(Page-level text extractions)
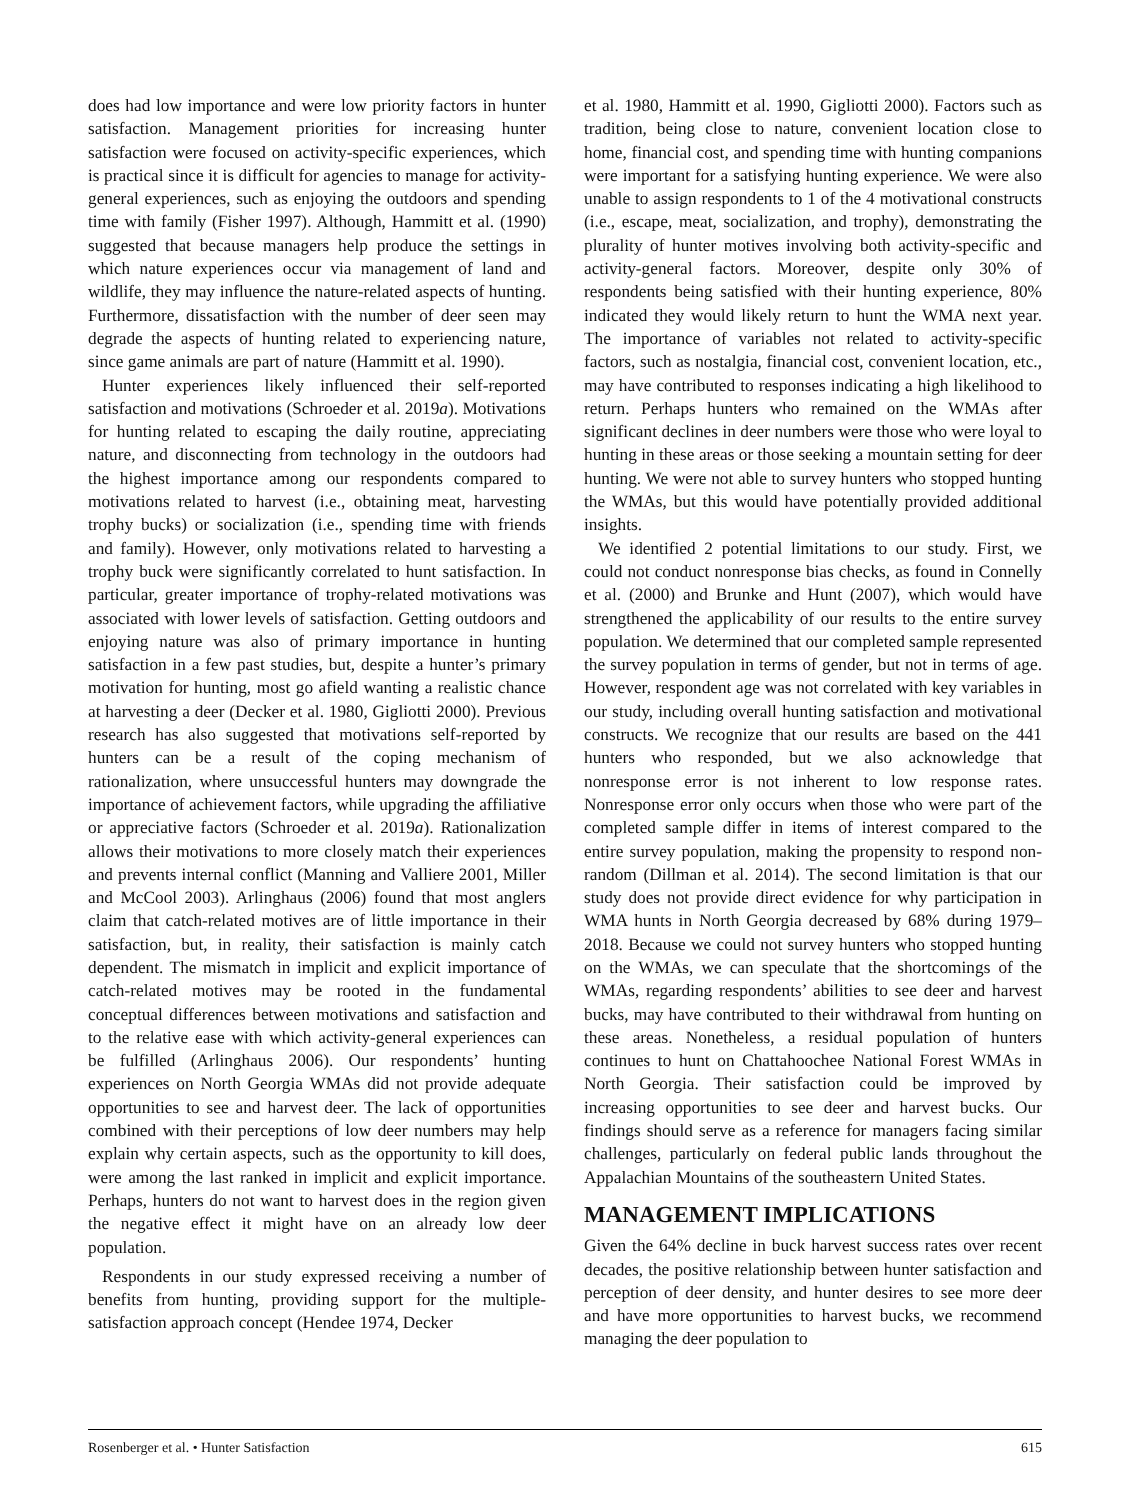does had low importance and were low priority factors in hunter satisfaction. Management priorities for increasing hunter satisfaction were focused on activity-specific experiences, which is practical since it is difficult for agencies to manage for activity-general experiences, such as enjoying the outdoors and spending time with family (Fisher 1997). Although, Hammitt et al. (1990) suggested that because managers help produce the settings in which nature experiences occur via management of land and wildlife, they may influence the nature-related aspects of hunting. Furthermore, dissatisfaction with the number of deer seen may degrade the aspects of hunting related to experiencing nature, since game animals are part of nature (Hammitt et al. 1990).
Hunter experiences likely influenced their self-reported satisfaction and motivations (Schroeder et al. 2019a). Motivations for hunting related to escaping the daily routine, appreciating nature, and disconnecting from technology in the outdoors had the highest importance among our respondents compared to motivations related to harvest (i.e., obtaining meat, harvesting trophy bucks) or socialization (i.e., spending time with friends and family). However, only motivations related to harvesting a trophy buck were significantly correlated to hunt satisfaction. In particular, greater importance of trophy-related motivations was associated with lower levels of satisfaction. Getting outdoors and enjoying nature was also of primary importance in hunting satisfaction in a few past studies, but, despite a hunter’s primary motivation for hunting, most go afield wanting a realistic chance at harvesting a deer (Decker et al. 1980, Gigliotti 2000). Previous research has also suggested that motivations self-reported by hunters can be a result of the coping mechanism of rationalization, where unsuccessful hunters may downgrade the importance of achievement factors, while upgrading the affiliative or appreciative factors (Schroeder et al. 2019a). Rationalization allows their motivations to more closely match their experiences and prevents internal conflict (Manning and Valliere 2001, Miller and McCool 2003). Arlinghaus (2006) found that most anglers claim that catch-related motives are of little importance in their satisfaction, but, in reality, their satisfaction is mainly catch dependent. The mismatch in implicit and explicit importance of catch-related motives may be rooted in the fundamental conceptual differences between motivations and satisfaction and to the relative ease with which activity-general experiences can be fulfilled (Arlinghaus 2006). Our respondents’ hunting experiences on North Georgia WMAs did not provide adequate opportunities to see and harvest deer. The lack of opportunities combined with their perceptions of low deer numbers may help explain why certain aspects, such as the opportunity to kill does, were among the last ranked in implicit and explicit importance. Perhaps, hunters do not want to harvest does in the region given the negative effect it might have on an already low deer population.
Respondents in our study expressed receiving a number of benefits from hunting, providing support for the multiple-satisfaction approach concept (Hendee 1974, Decker
et al. 1980, Hammitt et al. 1990, Gigliotti 2000). Factors such as tradition, being close to nature, convenient location close to home, financial cost, and spending time with hunting companions were important for a satisfying hunting experience. We were also unable to assign respondents to 1 of the 4 motivational constructs (i.e., escape, meat, socialization, and trophy), demonstrating the plurality of hunter motives involving both activity-specific and activity-general factors. Moreover, despite only 30% of respondents being satisfied with their hunting experience, 80% indicated they would likely return to hunt the WMA next year. The importance of variables not related to activity-specific factors, such as nostalgia, financial cost, convenient location, etc., may have contributed to responses indicating a high likelihood to return. Perhaps hunters who remained on the WMAs after significant declines in deer numbers were those who were loyal to hunting in these areas or those seeking a mountain setting for deer hunting. We were not able to survey hunters who stopped hunting the WMAs, but this would have potentially provided additional insights.
We identified 2 potential limitations to our study. First, we could not conduct nonresponse bias checks, as found in Connelly et al. (2000) and Brunke and Hunt (2007), which would have strengthened the applicability of our results to the entire survey population. We determined that our completed sample represented the survey population in terms of gender, but not in terms of age. However, respondent age was not correlated with key variables in our study, including overall hunting satisfaction and motivational constructs. We recognize that our results are based on the 441 hunters who responded, but we also acknowledge that nonresponse error is not inherent to low response rates. Nonresponse error only occurs when those who were part of the completed sample differ in items of interest compared to the entire survey population, making the propensity to respond non-random (Dillman et al. 2014). The second limitation is that our study does not provide direct evidence for why participation in WMA hunts in North Georgia decreased by 68% during 1979–2018. Because we could not survey hunters who stopped hunting on the WMAs, we can speculate that the shortcomings of the WMAs, regarding respondents’ abilities to see deer and harvest bucks, may have contributed to their withdrawal from hunting on these areas. Nonetheless, a residual population of hunters continues to hunt on Chattahoochee National Forest WMAs in North Georgia. Their satisfaction could be improved by increasing opportunities to see deer and harvest bucks. Our findings should serve as a reference for managers facing similar challenges, particularly on federal public lands throughout the Appalachian Mountains of the southeastern United States.
MANAGEMENT IMPLICATIONS
Given the 64% decline in buck harvest success rates over recent decades, the positive relationship between hunter satisfaction and perception of deer density, and hunter desires to see more deer and have more opportunities to harvest bucks, we recommend managing the deer population to
Rosenberger et al. • Hunter Satisfaction 615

# Problem:
Please copy the data shown above precisely, leaving the images out.

# Answer space:
does had low importance and were low priority factors in hunter satisfaction. Management priorities for increasing hunter satisfaction were focused on activity-specific experiences, which is practical since it is difficult for agencies to manage for activity-general experiences, such as enjoying the outdoors and spending time with family (Fisher 1997). Although, Hammitt et al. (1990) suggested that because managers help produce the settings in which nature experiences occur via management of land and wildlife, they may influence the nature-related aspects of hunting. Furthermore, dissatisfaction with the number of deer seen may degrade the aspects of hunting related to experiencing nature, since game animals are part of nature (Hammitt et al. 1990).
Hunter experiences likely influenced their self-reported satisfaction and motivations (Schroeder et al. 2019a). Motivations for hunting related to escaping the daily routine, appreciating nature, and disconnecting from technology in the outdoors had the highest importance among our respondents compared to motivations related to harvest (i.e., obtaining meat, harvesting trophy bucks) or socialization (i.e., spending time with friends and family). However, only motivations related to harvesting a trophy buck were significantly correlated to hunt satisfaction. In particular, greater importance of trophy-related motivations was associated with lower levels of satisfaction. Getting outdoors and enjoying nature was also of primary importance in hunting satisfaction in a few past studies, but, despite a hunter’s primary motivation for hunting, most go afield wanting a realistic chance at harvesting a deer (Decker et al. 1980, Gigliotti 2000). Previous research has also suggested that motivations self-reported by hunters can be a result of the coping mechanism of rationalization, where unsuccessful hunters may downgrade the importance of achievement factors, while upgrading the affiliative or appreciative factors (Schroeder et al. 2019a). Rationalization allows their motivations to more closely match their experiences and prevents internal conflict (Manning and Valliere 2001, Miller and McCool 2003). Arlinghaus (2006) found that most anglers claim that catch-related motives are of little importance in their satisfaction, but, in reality, their satisfaction is mainly catch dependent. The mismatch in implicit and explicit importance of catch-related motives may be rooted in the fundamental conceptual differences between motivations and satisfaction and to the relative ease with which activity-general experiences can be fulfilled (Arlinghaus 2006). Our respondents’ hunting experiences on North Georgia WMAs did not provide adequate opportunities to see and harvest deer. The lack of opportunities combined with their perceptions of low deer numbers may help explain why certain aspects, such as the opportunity to kill does, were among the last ranked in implicit and explicit importance. Perhaps, hunters do not want to harvest does in the region given the negative effect it might have on an already low deer population.
Respondents in our study expressed receiving a number of benefits from hunting, providing support for the multiple-satisfaction approach concept (Hendee 1974, Decker
et al. 1980, Hammitt et al. 1990, Gigliotti 2000). Factors such as tradition, being close to nature, convenient location close to home, financial cost, and spending time with hunting companions were important for a satisfying hunting experience. We were also unable to assign respondents to 1 of the 4 motivational constructs (i.e., escape, meat, socialization, and trophy), demonstrating the plurality of hunter motives involving both activity-specific and activity-general factors. Moreover, despite only 30% of respondents being satisfied with their hunting experience, 80% indicated they would likely return to hunt the WMA next year. The importance of variables not related to activity-specific factors, such as nostalgia, financial cost, convenient location, etc., may have contributed to responses indicating a high likelihood to return. Perhaps hunters who remained on the WMAs after significant declines in deer numbers were those who were loyal to hunting in these areas or those seeking a mountain setting for deer hunting. We were not able to survey hunters who stopped hunting the WMAs, but this would have potentially provided additional insights.
We identified 2 potential limitations to our study. First, we could not conduct nonresponse bias checks, as found in Connelly et al. (2000) and Brunke and Hunt (2007), which would have strengthened the applicability of our results to the entire survey population. We determined that our completed sample represented the survey population in terms of gender, but not in terms of age. However, respondent age was not correlated with key variables in our study, including overall hunting satisfaction and motivational constructs. We recognize that our results are based on the 441 hunters who responded, but we also acknowledge that nonresponse error is not inherent to low response rates. Nonresponse error only occurs when those who were part of the completed sample differ in items of interest compared to the entire survey population, making the propensity to respond non-random (Dillman et al. 2014). The second limitation is that our study does not provide direct evidence for why participation in WMA hunts in North Georgia decreased by 68% during 1979–2018. Because we could not survey hunters who stopped hunting on the WMAs, we can speculate that the shortcomings of the WMAs, regarding respondents’ abilities to see deer and harvest bucks, may have contributed to their withdrawal from hunting on these areas. Nonetheless, a residual population of hunters continues to hunt on Chattahoochee National Forest WMAs in North Georgia. Their satisfaction could be improved by increasing opportunities to see deer and harvest bucks. Our findings should serve as a reference for managers facing similar challenges, particularly on federal public lands throughout the Appalachian Mountains of the southeastern United States.
MANAGEMENT IMPLICATIONS
Given the 64% decline in buck harvest success rates over recent decades, the positive relationship between hunter satisfaction and perception of deer density, and hunter desires to see more deer and have more opportunities to harvest bucks, we recommend managing the deer population to
Rosenberger et al. • Hunter Satisfaction 615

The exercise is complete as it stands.